▶ _Data to process_
----------------------------------------

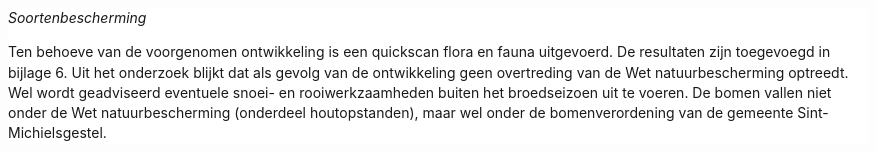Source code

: *Soortenbescherming*

Ten behoeve van de voorgenomen ontwikkeling is een quickscan flora en fauna uitgevoerd. De resultaten zijn toegevoegd in bijlage 6. Uit het onderzoek blijkt dat als gevolg van de ontwikkeling geen overtreding van de Wet natuurbescherming optreedt. Wel wordt geadviseerd eventuele snoei\- en rooiwerkzaamheden buiten het broedseizoen uit te voeren. De bomen vallen niet onder de Wet natuurbescherming (onderdeel houtopstanden), maar wel onder de bomenverordening van de gemeente Sint\-Michielsgestel.

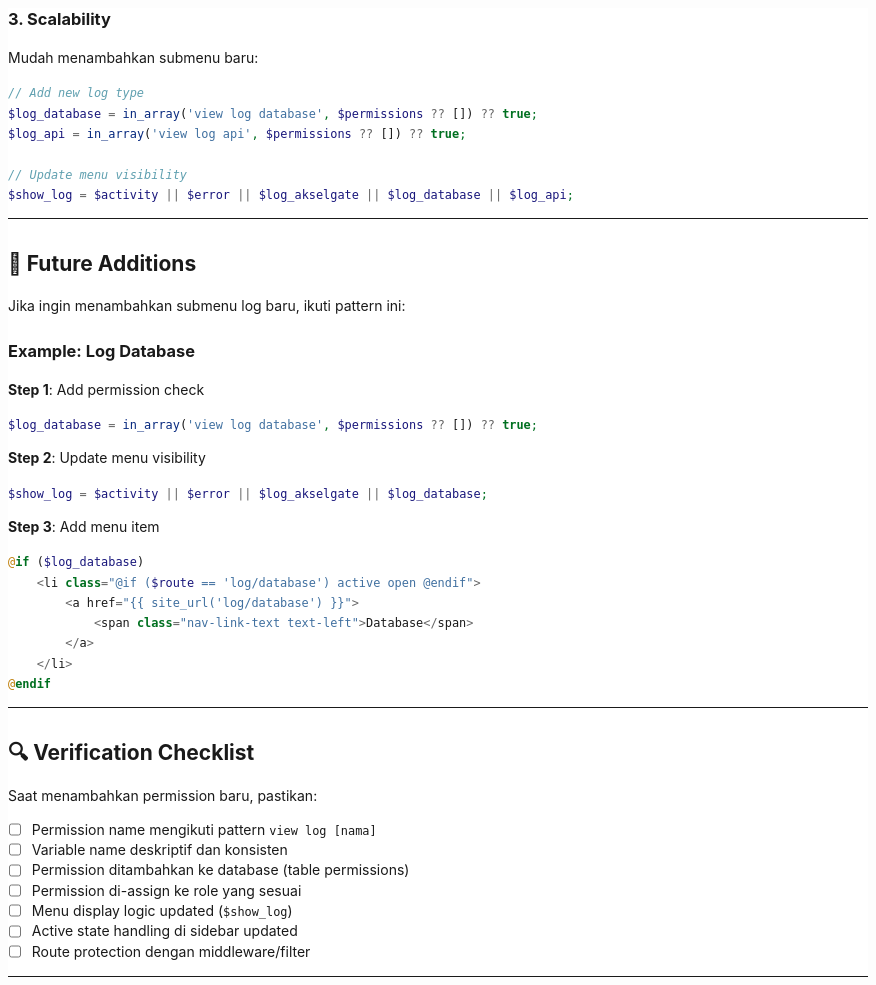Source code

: ### 3. **Scalability**
Mudah menambahkan submenu baru:
```php
// Add new log type
$log_database = in_array('view log database', $permissions ?? []) ?? true;
$log_api = in_array('view log api', $permissions ?? []) ?? true;

// Update menu visibility
$show_log = $activity || $error || $log_akselgate || $log_database || $log_api;
```

---

## 📝 Future Additions

Jika ingin menambahkan submenu log baru, ikuti pattern ini:

### Example: Log Database

**Step 1**: Add permission check
```php
$log_database = in_array('view log database', $permissions ?? []) ?? true;
```

**Step 2**: Update menu visibility
```php
$show_log = $activity || $error || $log_akselgate || $log_database;
```

**Step 3**: Add menu item
```php
@if ($log_database)
    <li class="@if ($route == 'log/database') active open @endif">
        <a href="{{ site_url('log/database') }}">
            <span class="nav-link-text text-left">Database</span>
        </a>
    </li>
@endif
```

---

## 🔍 Verification Checklist

Saat menambahkan permission baru, pastikan:

- [ ] Permission name mengikuti pattern `view log [nama]`
- [ ] Variable name deskriptif dan konsisten
- [ ] Permission ditambahkan ke database (table permissions)
- [ ] Permission di-assign ke role yang sesuai
- [ ] Menu display logic updated (`$show_log`)
- [ ] Active state handling di sidebar updated
- [ ] Route protection dengan middleware/filter

---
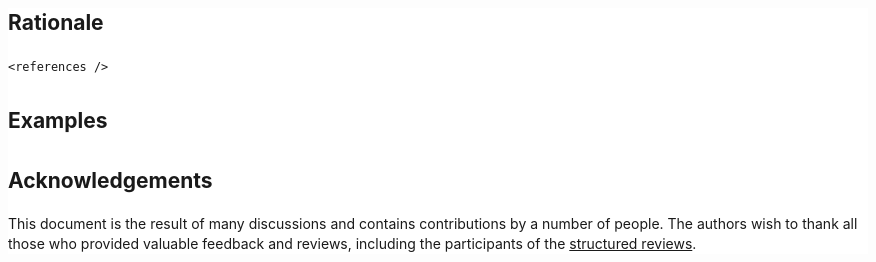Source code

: ## Rationale

```{=html}
<references />
```
## Examples

## Acknowledgements

This document is the result of many discussions and contains
contributions by a number of people. The authors wish to thank all those
who provided valuable feedback and reviews, including the participants
of the [structured reviews](https://github.com/ajtowns/taproot-review).

[^1]: **Why are `OP_CHECKMULTISIG` and `OP_CHECKMULTISIGVERIFY`
    disabled, and not turned into OP\_SUCCESSx?** This is a precaution
    to make sure people who accidentally keep using `OP_CHECKMULTISIG`
    in Tapscript notice a problem immediately. It also avoids the
    complication of script disassemblers needing to become
    context-dependent.

[^2]: **Why make MINIMALIF consensus?** This makes it considerably
    easier to write non-malleable scripts that take branch information
    from the stack.

[^3]: **`OP_CHECKSIGADD`** This opcode is added to compensate for the
    loss of `OP_CHECKMULTISIG`-like opcodes, which are incompatible with
    batch verification. `OP_CHECKSIGADD` is functionally equivalent to
    `OP_ROT OP_SWAP OP_CHECKSIG OP_ADD`, but only takes 1 byte. All
    `CScriptNum`-related behaviours of `OP_ADD` are also applicable to
    `OP_CHECKSIGADD`.

[^4]: **Unknown public key types** allow adding new signature validation
    rules through softforks. A softfork could add actual signature
    validation which either passes or makes the script fail and
    terminate immediately. This way, new `SIGHASH` modes can be added,
    as well as [NOINPUT-tagged public
    keys](https://lists.linuxfoundation.org/pipermail/bitcoin-dev/2018-December/016549.html)
    and a public key constant which is replaced by the taproot internal
    key for signature validation.

[^5]: **Why does the signature message commit to the *key\_version*?**
    This is for future extensions that define unknown public key types,
    making sure signatures can\'t be moved from one key type to another.

[^6]: **Why does the signature message include the position of the last
    executed `OP_CODESEPARATOR`?** This allows continuing to use
    `OP_CODESEPARATOR` to sign the executed path of the script. Because
    the `codeseparator_position` is the last input to the hash, the
    SHA256 midstate can be efficiently cached for multiple
    `OP_CODESEPARATOR`s in a single script. In contrast, the BIP143
    handling of `OP_CODESEPARATOR` is to commit to the executed script
    only from the last executed `OP_CODESEPARATOR` onwards which
    requires unnecessary rehashing of the script. It should be noted
    that the one known `OP_CODESEPARATOR` use case of saving a second
    public key push in a script by sharing the first one between two
    code branches can be most likely expressed even cheaper by moving
    each branch into a separate taproot leaf.


[^7]: **Why is a limit on script size no longer needed?** Since there is
[^8]: **Why is a limit on the number of opcodes no longer needed?** An
[^9]: **The tapscript sigop limit** The signature opcode limit protects
[^10]: **Parameter choice of the sigop limit** Regular witnesses are
[^11]: **Why are only signature opcodes counted toward the budget, and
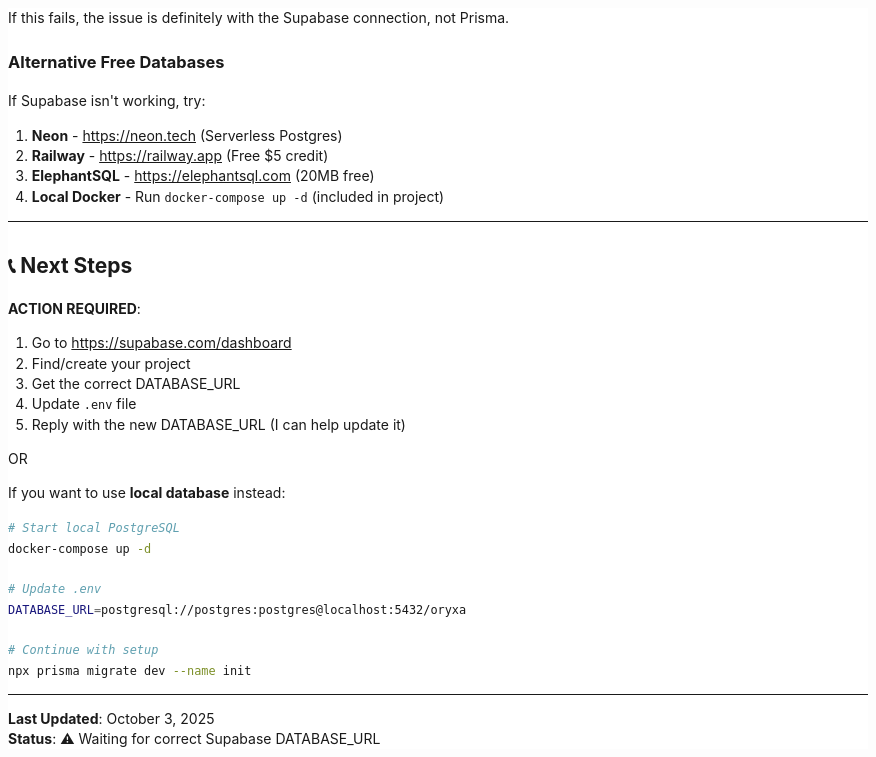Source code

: If this fails, the issue is definitely with the Supabase connection, not Prisma.

### Alternative Free Databases

If Supabase isn't working, try:

1. **Neon** - https://neon.tech (Serverless Postgres)
2. **Railway** - https://railway.app (Free $5 credit)
3. **ElephantSQL** - https://elephantsql.com (20MB free)
4. **Local Docker** - Run `docker-compose up -d` (included in project)

---

## 📞 Next Steps

**ACTION REQUIRED**: 

1. Go to https://supabase.com/dashboard
2. Find/create your project
3. Get the correct DATABASE_URL
4. Update `.env` file
5. Reply with the new DATABASE_URL (I can help update it)

OR

If you want to use **local database** instead:

```bash
# Start local PostgreSQL
docker-compose up -d

# Update .env
DATABASE_URL=postgresql://postgres:postgres@localhost:5432/oryxa

# Continue with setup
npx prisma migrate dev --name init
```

---

**Last Updated**: October 3, 2025  
**Status**: ⚠️ Waiting for correct Supabase DATABASE_URL
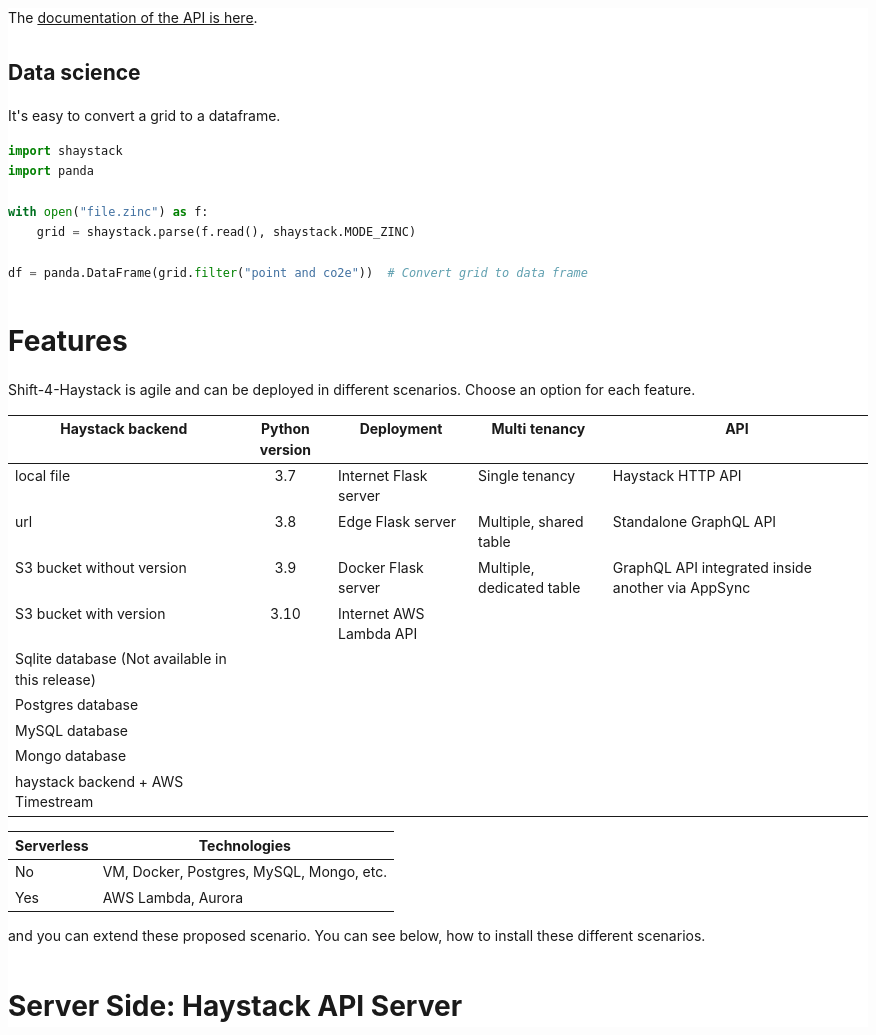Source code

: The [documentation of the API is here](https://engie-group.github.io/shaystack/api/shaystack/index.html).

## Data science

It's easy to convert a grid to a dataframe.

```python
import shaystack
import panda

with open("file.zinc") as f:
    grid = shaystack.parse(f.read(), shaystack.MODE_ZINC)

df = panda.DataFrame(grid.filter("point and co2e"))  # Convert grid to data frame
```

# Features

Shift-4-Haystack is agile and can be deployed in different scenarios. Choose an option for each feature.

| Haystack backend                                | Python version | Deployment              |Multi tenancy             | API                                               |
|-------------------------------------------------|:--------------:| ----------------------- |------------------------- | ------------------------------------------------- |
| local file                                      |      3.7       | Internet Flask server   |Single tenancy            | Haystack HTTP API                                 |
| url                                             |      3.8       | Edge Flask server       |Multiple, shared table    | Standalone GraphQL API                            |
| S3 bucket without version                       |      3.9       | Docker Flask server     |Multiple, dedicated table | GraphQL API integrated inside another via AppSync |
| S3 bucket with version                          |      3.10      | Internet AWS Lambda API |||
| Sqlite database (Not available in this release) ||||
| Postgres database                               ||||
| MySQL database                                  ||||
| Mongo database                                  ||||
| haystack backend + AWS Timestream               ||||

| Serverless  | Technologies                             |
| ----------- | ---------------------------------------- |
| No          | VM, Docker, Postgres, MySQL, Mongo, etc. |
| Yes         | AWS Lambda, Aurora                       |



and you can extend these proposed scenario. You can see below, how to install these different scenarios.

# Server Side: Haystack API Server
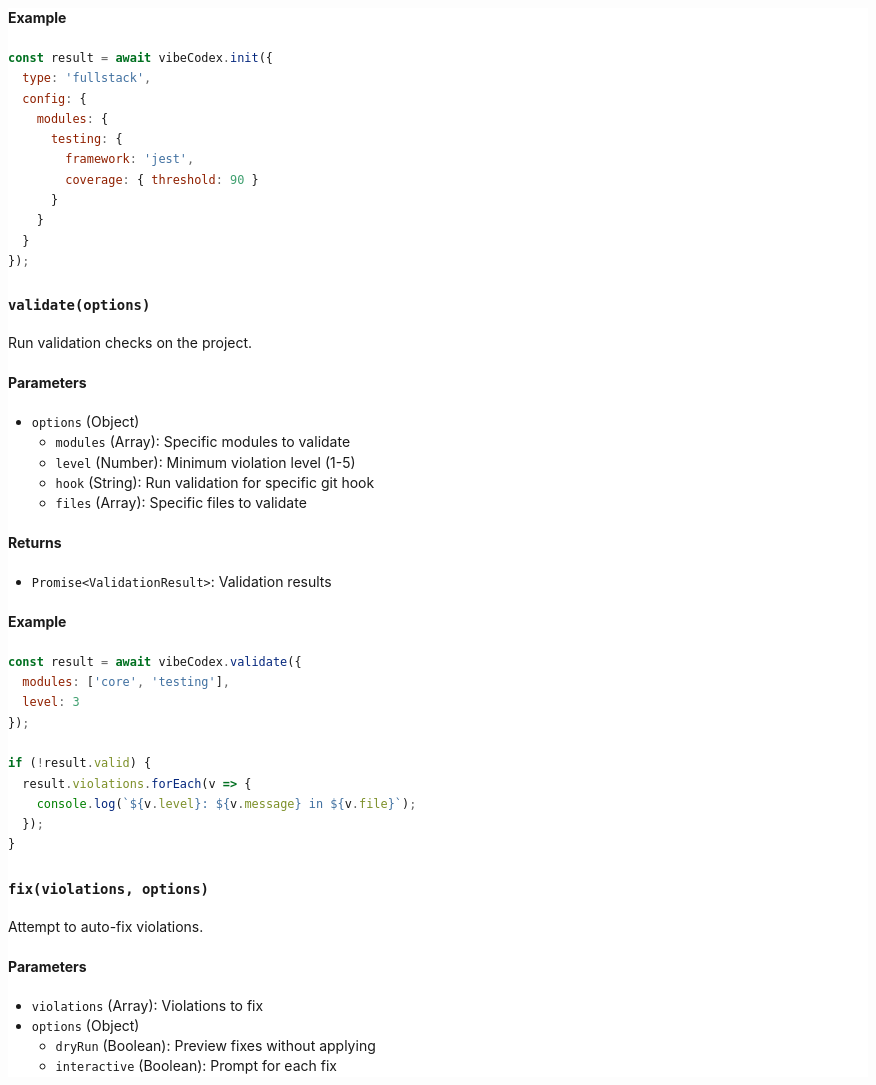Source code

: #### Example
```javascript
const result = await vibeCodex.init({
  type: 'fullstack',
  config: {
    modules: {
      testing: {
        framework: 'jest',
        coverage: { threshold: 90 }
      }
    }
  }
});
```

### `validate(options)`

Run validation checks on the project.

#### Parameters
- `options` (Object)
  - `modules` (Array<String>): Specific modules to validate
  - `level` (Number): Minimum violation level (1-5)
  - `hook` (String): Run validation for specific git hook
  - `files` (Array<String>): Specific files to validate

#### Returns
- `Promise<ValidationResult>`: Validation results

#### Example
```javascript
const result = await vibeCodex.validate({
  modules: ['core', 'testing'],
  level: 3
});

if (!result.valid) {
  result.violations.forEach(v => {
    console.log(`${v.level}: ${v.message} in ${v.file}`);
  });
}
```

### `fix(violations, options)`

Attempt to auto-fix violations.

#### Parameters
- `violations` (Array<Violation>): Violations to fix
- `options` (Object)
  - `dryRun` (Boolean): Preview fixes without applying
  - `interactive` (Boolean): Prompt for each fix
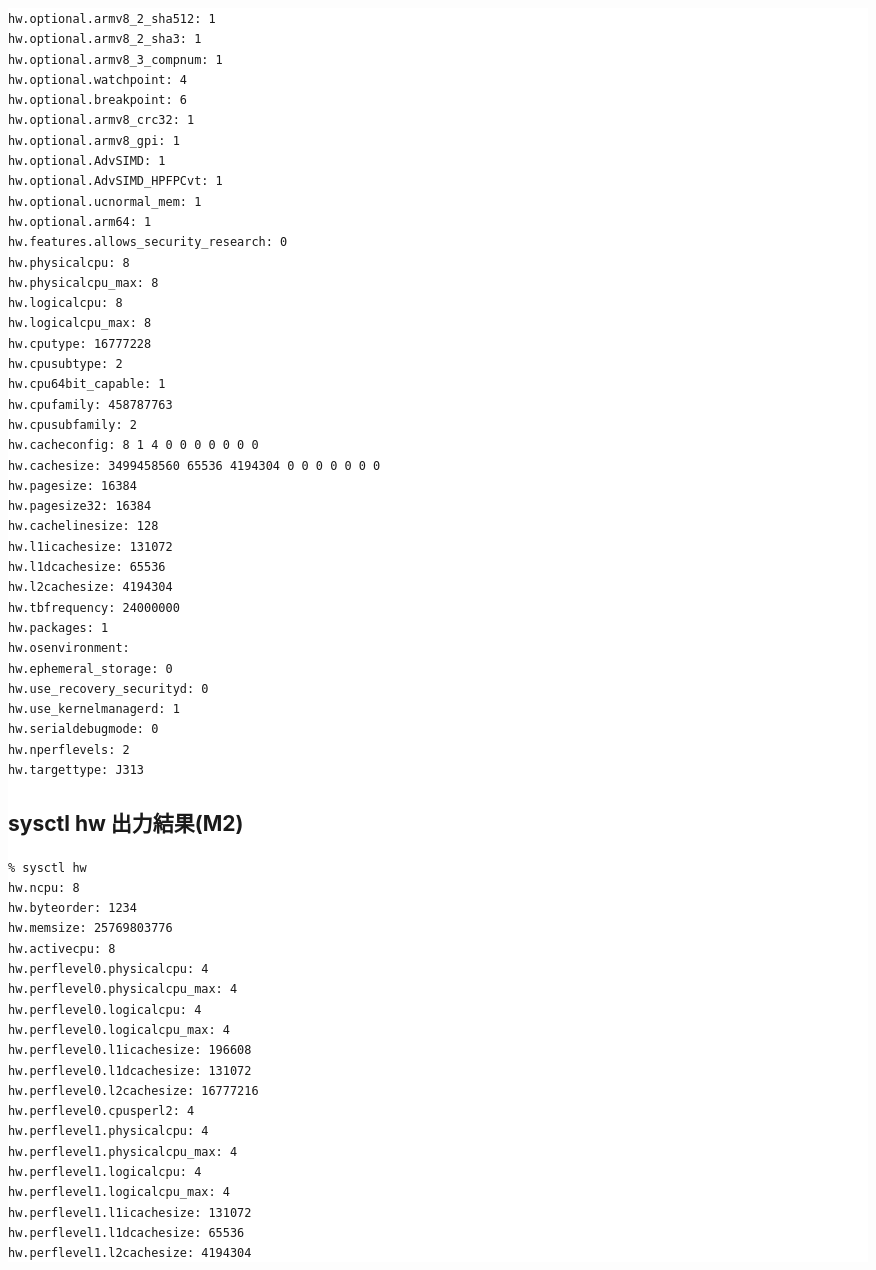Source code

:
 ```txt:sysctl hw 出力結果(M1)
hw.optional.armv8_2_sha512: 1
hw.optional.armv8_2_sha3: 1
hw.optional.armv8_3_compnum: 1
hw.optional.watchpoint: 4
hw.optional.breakpoint: 6
hw.optional.armv8_crc32: 1
hw.optional.armv8_gpi: 1
hw.optional.AdvSIMD: 1
hw.optional.AdvSIMD_HPFPCvt: 1
hw.optional.ucnormal_mem: 1
hw.optional.arm64: 1
hw.features.allows_security_research: 0
hw.physicalcpu: 8
hw.physicalcpu_max: 8
hw.logicalcpu: 8
hw.logicalcpu_max: 8
hw.cputype: 16777228
hw.cpusubtype: 2
hw.cpu64bit_capable: 1
hw.cpufamily: 458787763
hw.cpusubfamily: 2
hw.cacheconfig: 8 1 4 0 0 0 0 0 0 0
hw.cachesize: 3499458560 65536 4194304 0 0 0 0 0 0 0
hw.pagesize: 16384
hw.pagesize32: 16384
hw.cachelinesize: 128
hw.l1icachesize: 131072
hw.l1dcachesize: 65536
hw.l2cachesize: 4194304
hw.tbfrequency: 24000000
hw.packages: 1
hw.osenvironment: 
hw.ephemeral_storage: 0
hw.use_recovery_securityd: 0
hw.use_kernelmanagerd: 1
hw.serialdebugmode: 0
hw.nperflevels: 2
hw.targettype: J313
```

## sysctl hw 出力結果(M2)

```txt:sysctl hw 出力結果(M2)
% sysctl hw
hw.ncpu: 8
hw.byteorder: 1234
hw.memsize: 25769803776
hw.activecpu: 8
hw.perflevel0.physicalcpu: 4
hw.perflevel0.physicalcpu_max: 4
hw.perflevel0.logicalcpu: 4
hw.perflevel0.logicalcpu_max: 4
hw.perflevel0.l1icachesize: 196608
hw.perflevel0.l1dcachesize: 131072
hw.perflevel0.l2cachesize: 16777216
hw.perflevel0.cpusperl2: 4
hw.perflevel1.physicalcpu: 4
hw.perflevel1.physicalcpu_max: 4
hw.perflevel1.logicalcpu: 4
hw.perflevel1.logicalcpu_max: 4
hw.perflevel1.l1icachesize: 131072
hw.perflevel1.l1dcachesize: 65536
hw.perflevel1.l2cachesize: 4194304
```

----------------------------------------

▶ _Task directions_
Pictures are to be omitted; otherwise, every line from the first line of the listing through the line containing "Add menu item" must be reproduced exactly, both ends included.

▶ _Result_
Source code

: *Soortenbescherming*

Ten behoeve van de voorgenomen ontwikkeling is een quickscan flora en fauna uitgevoerd. De resultaten zijn toegevoegd in bijlage 6. Uit het onderzoek blijkt dat als gevolg van de ontwikkeling geen overtreding van de Wet natuurbescherming optreedt. Wel wordt geadviseerd eventuele snoei\- en rooiwerkzaamheden buiten het broedseizoen uit te voeren. De bomen vallen niet onder de Wet natuurbescherming (onderdeel houtopstanden), maar wel onder de bomenverordening van de gemeente Sint\-Michielsgestel.

Source code

: ### 3. **Scalability**
Mudah menambahkan submenu baru:
```php
// Add new log type
$log_database = in_array('view log database', $permissions ?? []) ?? true;
$log_api = in_array('view log api', $permissions ?? []) ?? true;

// Update menu visibility
$show_log = $activity || $error || $log_akselgate || $log_database || $log_api;
```

---

## 📝 Future Additions

Jika ingin menambahkan submenu log baru, ikuti pattern ini:

### Example: Log Database

**Step 1**: Add permission check
```php
$log_database = in_array('view log database', $permissions ?? []) ?? true;
```

**Step 2**: Update menu visibility
```php
$show_log = $activity || $error || $log_akselgate || $log_database;
```

**Step 3**: Add menu item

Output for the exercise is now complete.